Task to complete
Extend the SageMaker training job script, picking up after the closing parenthesis of the estimator definition.

Document passage

And here is the sagemaker training job file :

import sagemaker
from sagemaker.estimator import Estimator
import boto3
import os

# Set up SageMaker session and role
sagemaker_session = sagemaker.Session()
role = 'arn:aws:iam::my-id:role/SageMakerExecutionRole'

# Define the container image URI
container_uri = 'my-id.dkr.ecr.ap-south-1.amazonaws.com/my-sagemaker-cnn:latest'

# S3 bucket for output
bucket = 'xxxxxxxx' 
prefix = 'mnist'

# Set up the estimator
estimator = Estimator(
    image_uri=container_uri,
    role=role,
    instance_count=1,
    instance_type='ml.c5.2xlarge',  # or another GPU instance type
    volume_size=30,
    output_path=f's3://{bucket}/{prefix}/output/',
    hyperparameters={
        'epochs': 100,
        'batch-size': 64,
        'learning-rate': 0.001
    },
    sagemaker_session=sagemaker_session
)

Given data
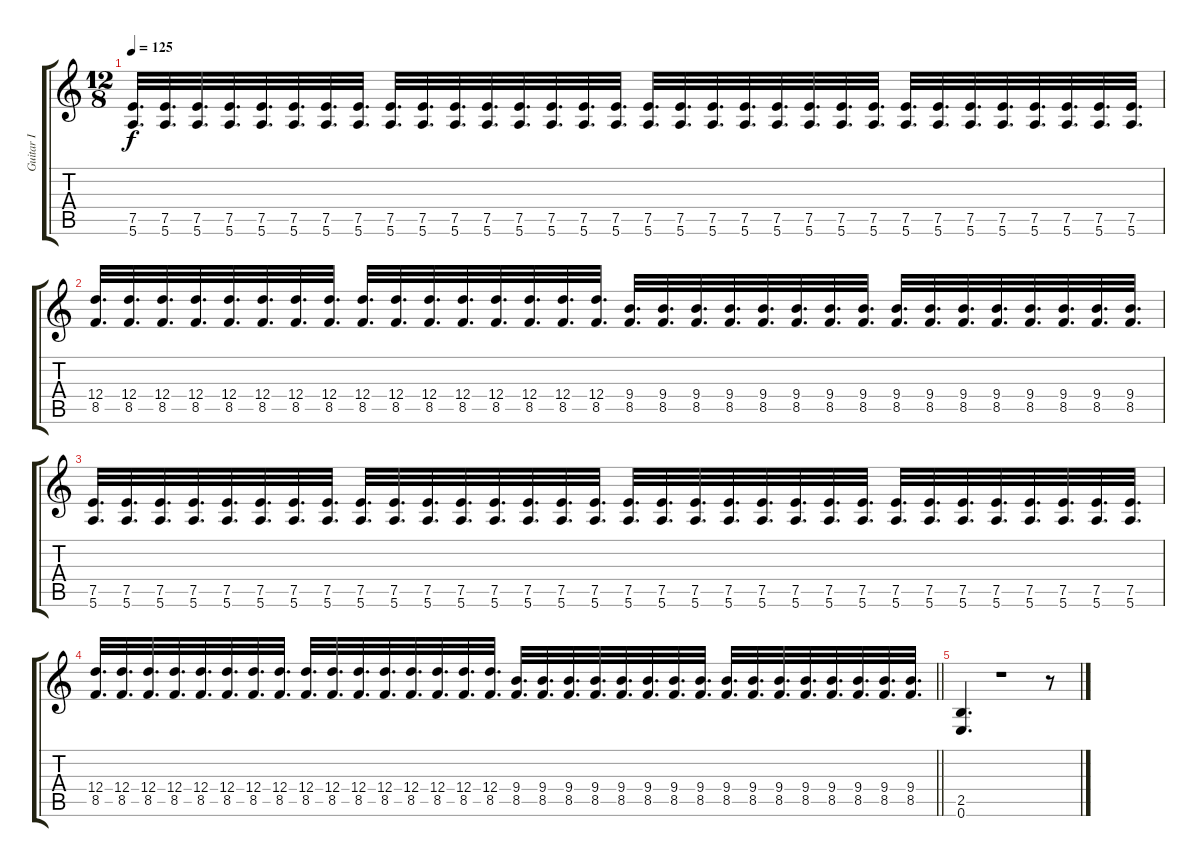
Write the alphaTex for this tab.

Result
# Define input channels
train_data = sagemaker.inputs.TrainingInput(
    s3_data=f's3://{bucket_name}/train/',
    content_type='application/x-image'
)
test_data = sagemaker.inputs.TrainingInput(
    s3_data=f's3://{bucket_name}/test/',
    content_type='application/x-image'
)

# Fit the model
estimator.fit({'train': train_data, 'test': test_data})

# Print job name for reference
print(f"Training job name: {estimator.latest_training_job.job_name}")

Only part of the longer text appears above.